Always at the forefront in presenting new music to listeners, Naxos has released Ellis Island: The Dream of America by Peter Boyer just three years after its 2002 premiere. It is a tone poem for seven actors and orchestra. The actors read texts from the Ellis Island Oral History Project, the thoughts and hopes of immigrants whose first landing in the United States was at Ellis Island. Their greeter was the Statue of Liberty.
Most of the words here tell of bad times before leaving for American shores, some talk of the voyage over, most are full of hope for freedom. Some might dismiss the music that surrounds and supports the narration as "movie music," but I feel it is singularly well suited to the task at hand and perfectly integrated with the texts. This work is thoroughly American, and totally accessible to any listener. There is surely nothing wrong with that! Moreover, it could serve as a focal point for a town celebration. The local orchestra could get together with the resident amateur theater group for a presentation that would have real meaning to an entire community.

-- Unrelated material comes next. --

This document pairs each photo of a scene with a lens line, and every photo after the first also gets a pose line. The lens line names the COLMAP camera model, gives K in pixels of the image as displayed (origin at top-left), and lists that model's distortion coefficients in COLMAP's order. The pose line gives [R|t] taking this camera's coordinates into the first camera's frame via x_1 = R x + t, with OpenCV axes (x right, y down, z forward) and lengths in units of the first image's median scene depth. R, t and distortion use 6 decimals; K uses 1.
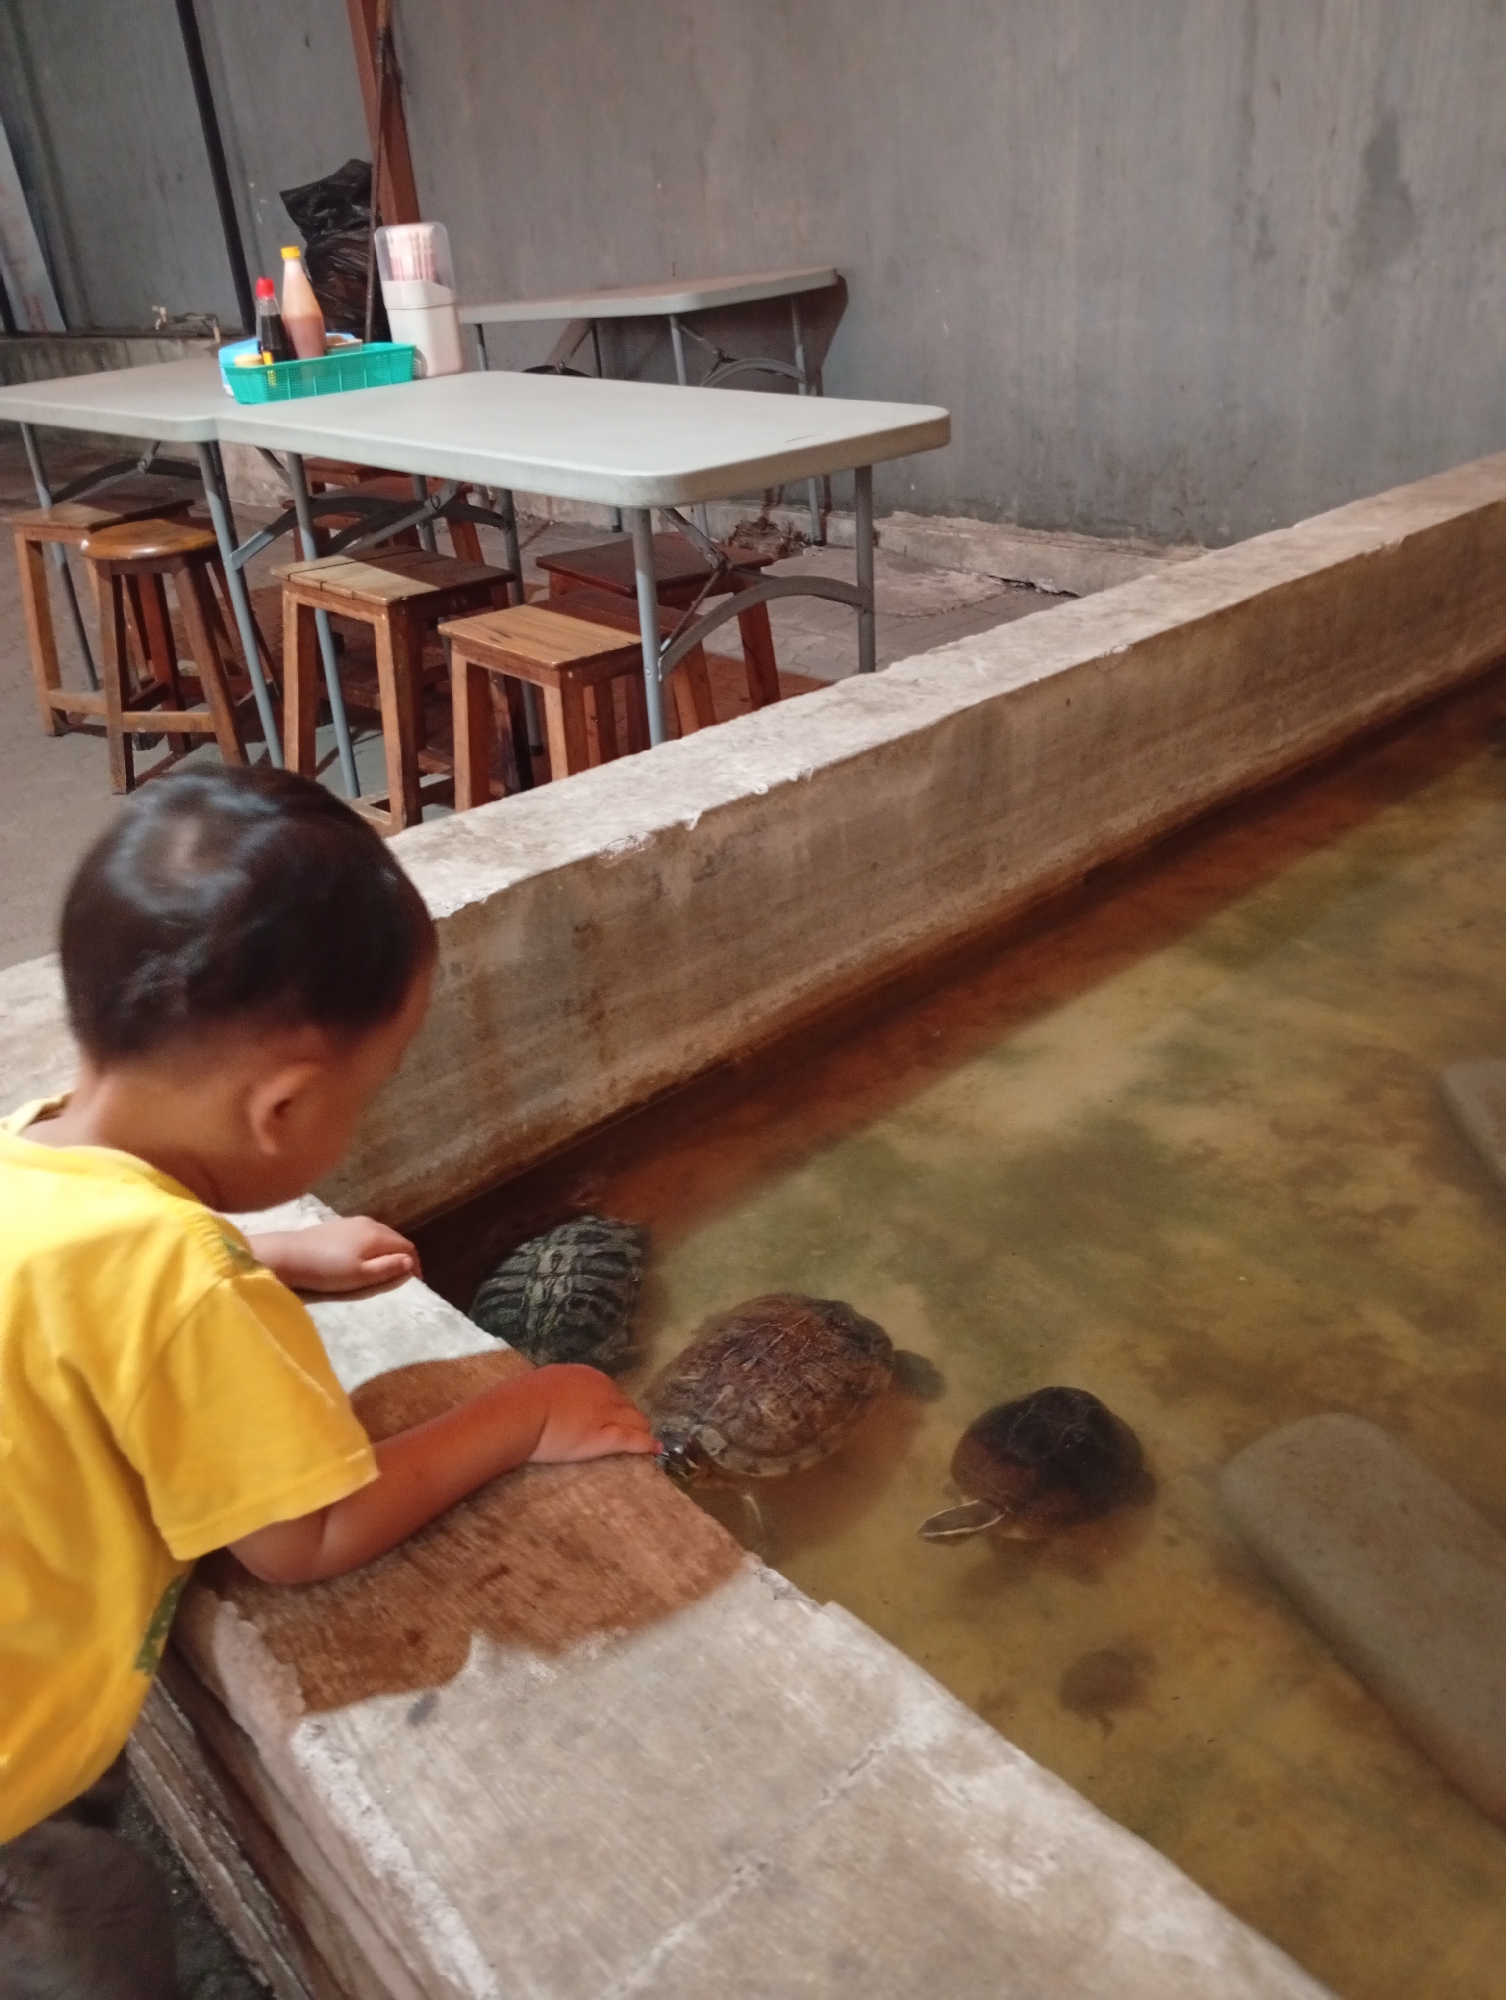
lens RADIAL K [[1458.9, 0, 752.0], [0, 1458.9, 1057.8], [0, 0, 1]] dist [-0.028711, -0.010482]
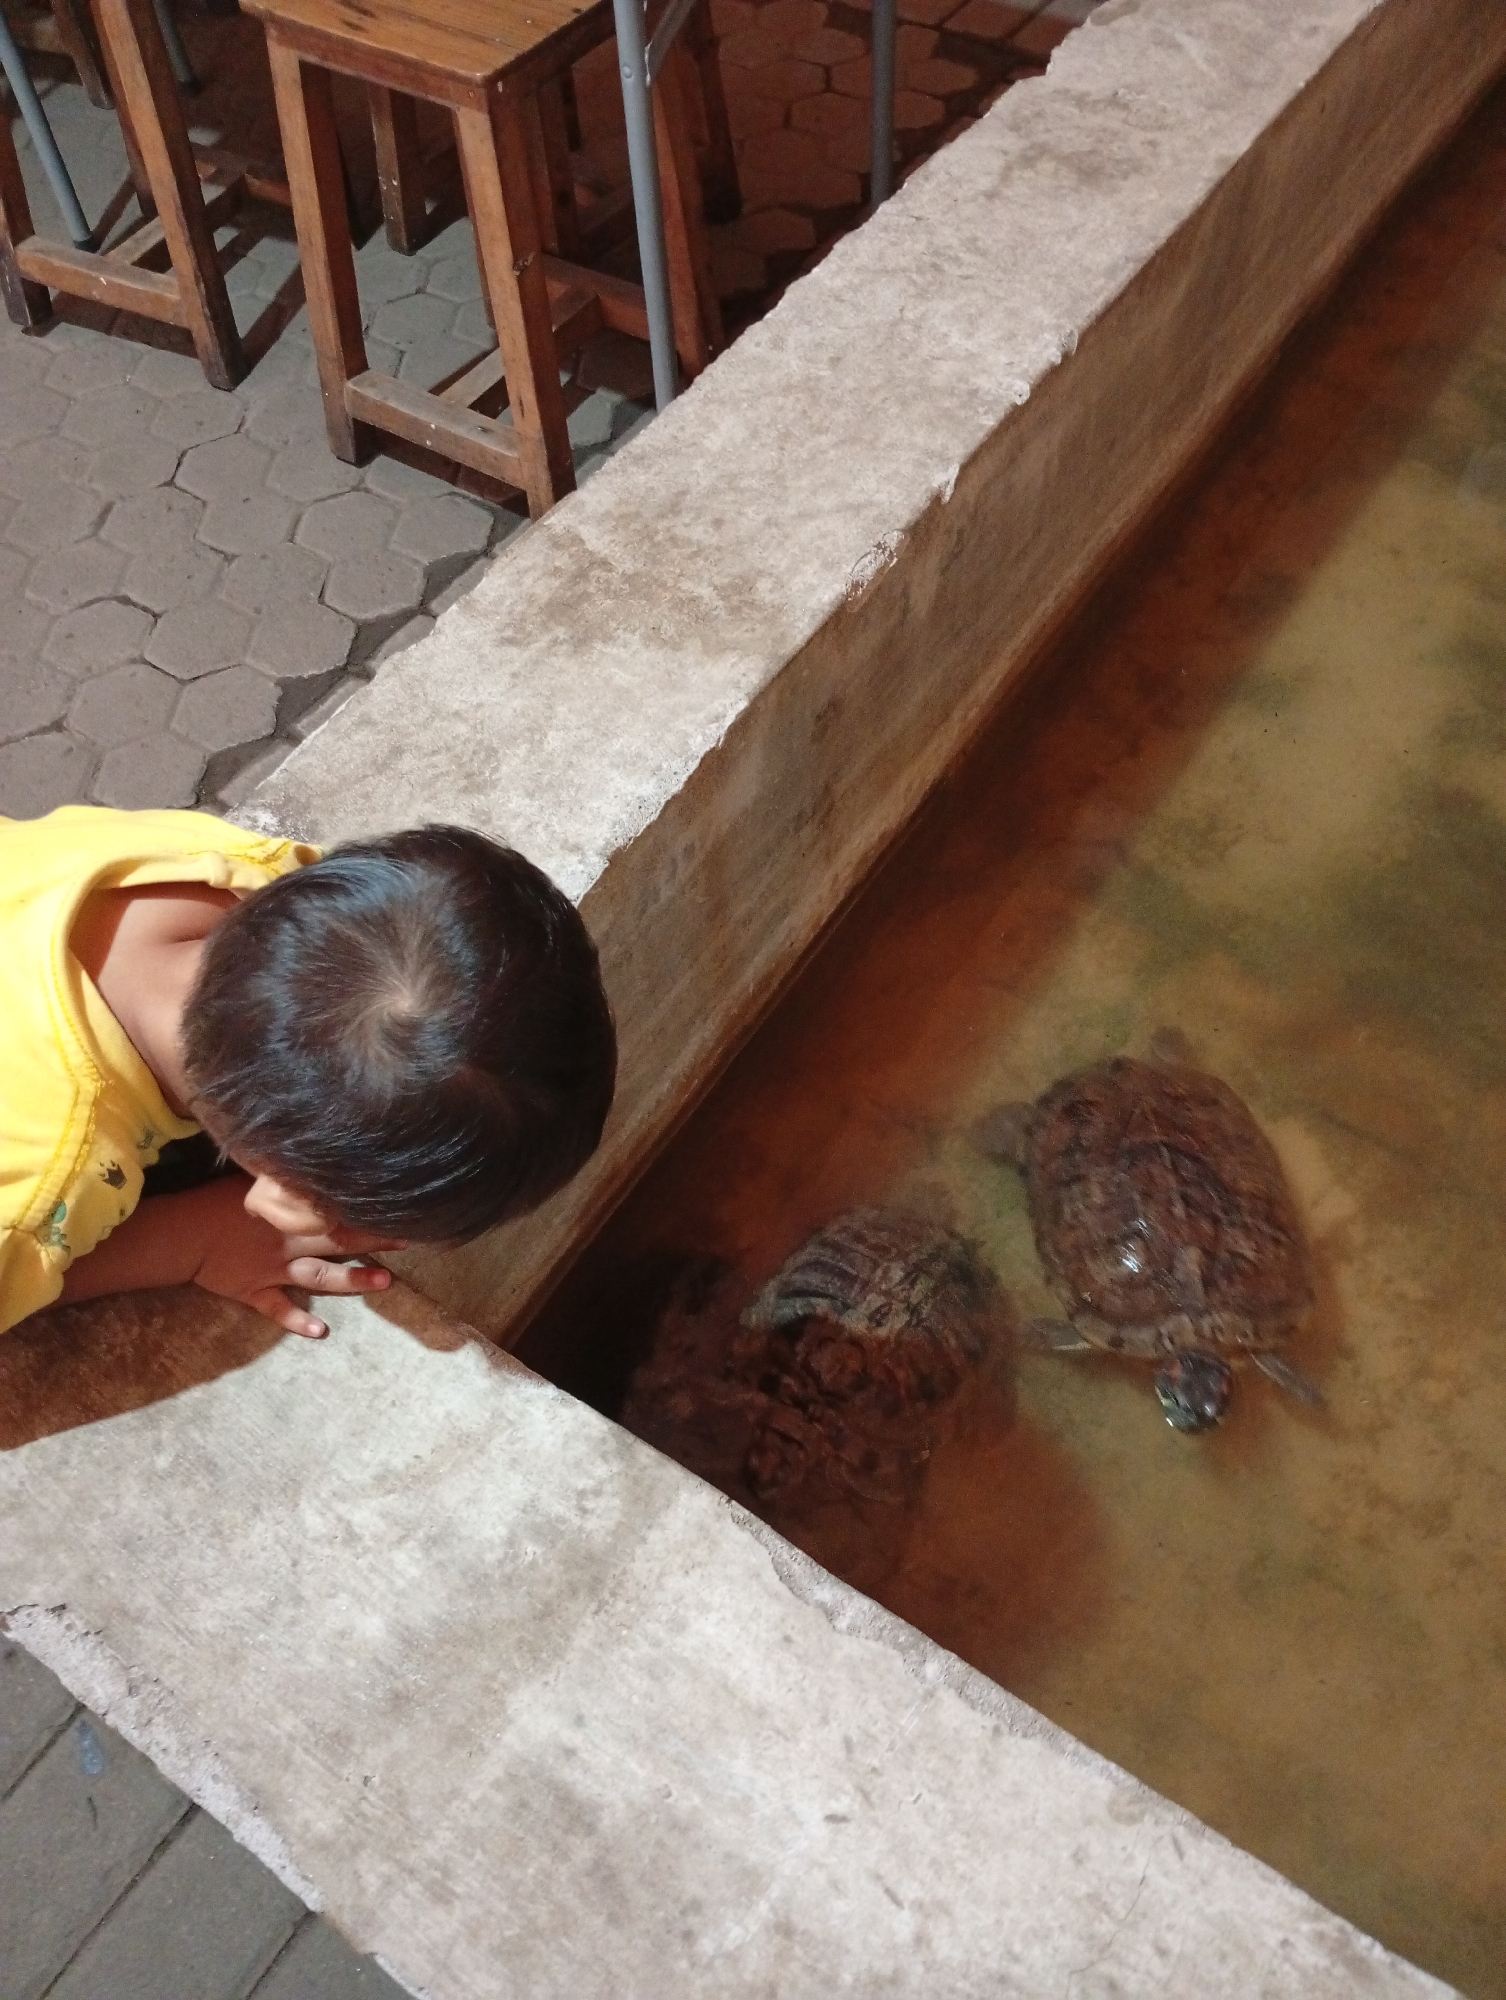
lens RADIAL K [[1458.9, 0, 752.0], [0, 1458.9, 1057.8], [0, 0, 1]] dist [-0.028711, -0.010482]
pose [[0.978481, -0.171931, 0.114085, -0.185949], [0.103119, 0.886363, 0.451361, -0.186054], [-0.178723, -0.429884, 0.885018, 0.297802]]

On this recording, famous actors take the "roles" of the immigrants, and all of them are first-rate. Martin Charmin directed and strikes just the right balance between narration and acting. There is drama and sincerity, but no one goes over the top. The orchestra plays with passion and precision for composer Boyer, who turns out to be a good maestro. Considering that the voices and orchestra were recorded on separate sides of the Atlantic, the recording sounds amazingly integrated and well balanced.